The back-to-back strong inflation readings will escalate political risk for President Donald Trump and his Republican party ahead of November’s midterm elections. Trump won re-election in 2024 in large part because of his promise to reduce inflation, but Americans have soured on his handling of the economy and many blame him for the pain at the pump.
The war has driven oil prices higher, which was immediately reflected in more expensive gasoline, diesel and jet fuel. Economists believe the second-round effects would be felt in the months ahead. The report followed news last week of a bigger-than-anticipated increase in nonfarm payrolls in April.

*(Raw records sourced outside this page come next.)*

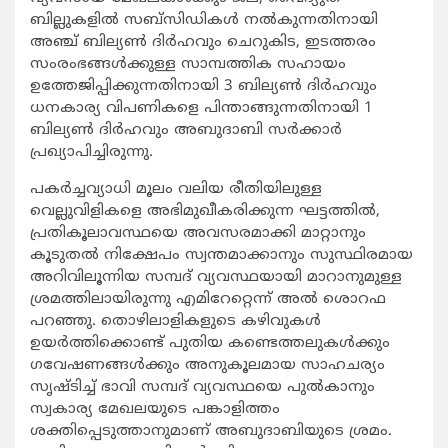
ബില്ലുകളില്‍ സബ്‌സിഡികള്‍ നല്‍കുന്നതിനായി
അഞ്ച് ബില്യണ്‍ ദിര്‍ഹവും ചെറുകിട, ഇടത്തരം
സംരംഭങ്ങള്‍ക്കുള്ള സാമ്പത്തിക സഹായം
ഉത്തേജിപ്പിക്കുന്നതിനായി 3 ബില്യണ്‍ ദിര്‍ഹവും
ധനകാര്യ വിപണികളെ പിന്താങ്ങുന്നതിനായി 1
ബില്യണ്‍ ദിര്‍ഹവും അബുദാബി സര്‍ക്കാര്‍
പ്രഖ്യാപിച്ചിരുന്നു.
പകര്‍ച്ചവ്യാധി മൂലം വലിയ രീതിയിലുള്ള
വെല്ലുവിളികളെ അഭിമുഖീകരിക്കുന്ന ഘട്ടത്തില്‍,
പ്രതികൂലാവസ്ഥയെ അവസരമാക്കി മാറ്റാനും
കൂടുതല്‍ നിക്ഷേപം സ്വന്തമാക്കാനും സുസ്ഥിരമായ
അറിവിലൂന്നിയ സമ്പദ് വ്യവസ്ഥയായി മാറാനുമുള്ള
ശ്രമത്തിലായിരുന്നു എമിറേറ്റെന്ന് അല്‍ ശൊറഫ
പറഞ്ഞു. തൊഴിലാളികളുടെ കഴിവുകള്‍
ഉയര്‍ത്തിക്കൊണ്ട് പുതിയ കണ്ടെത്തലുകള്‍ക്കും
ഗവേഷണങ്ങള്‍ക്കും അനുകൂലമായ സാഹചര്യം
സൃഷ്ടിച്ച് ഭാവി സമ്പദ് വ്യവസ്ഥയെ പുല്‍കാനും
സ്വകാര്യ മേഖലയുടെ പങ്കാളിത്തം
ശക്തിപ്പെടുത്താനുമാണ് അബുദാബിയുടെ ശ്രമം.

Financial markets expect the U.S. central bank to keep rates unchanged into 2027. The Fed, which tracks the Personal Consumption Expenditures price indexes for its 2% inflation target, last month left its benchmark overnight interest rate in the 3.50%-3.75% range.
Excluding food and energy, the CPI climbed 0.4% last month, partly lifted by a one-time adjustment to rent measures after last year’s shutdown of the federal government prevented data collection in October.
The BLS splits its rent survey into six panels. Each panel is sampled every six months on a rotating basis. The BLS used a method called carry-forward imputation for rent and OER to account for the missing data, which had artificially lowered the rent indexes. The so-called core CPI increased 0.2% in March.
Most economists believe the pass-through from Trump’s sweeping tariffs was probably over. The U.S. Supreme Court struck down the duties in February, lowering the effective tariff rate. Core CPI inflation advanced 2.8% year-on-year in April after rising 2.6% in March.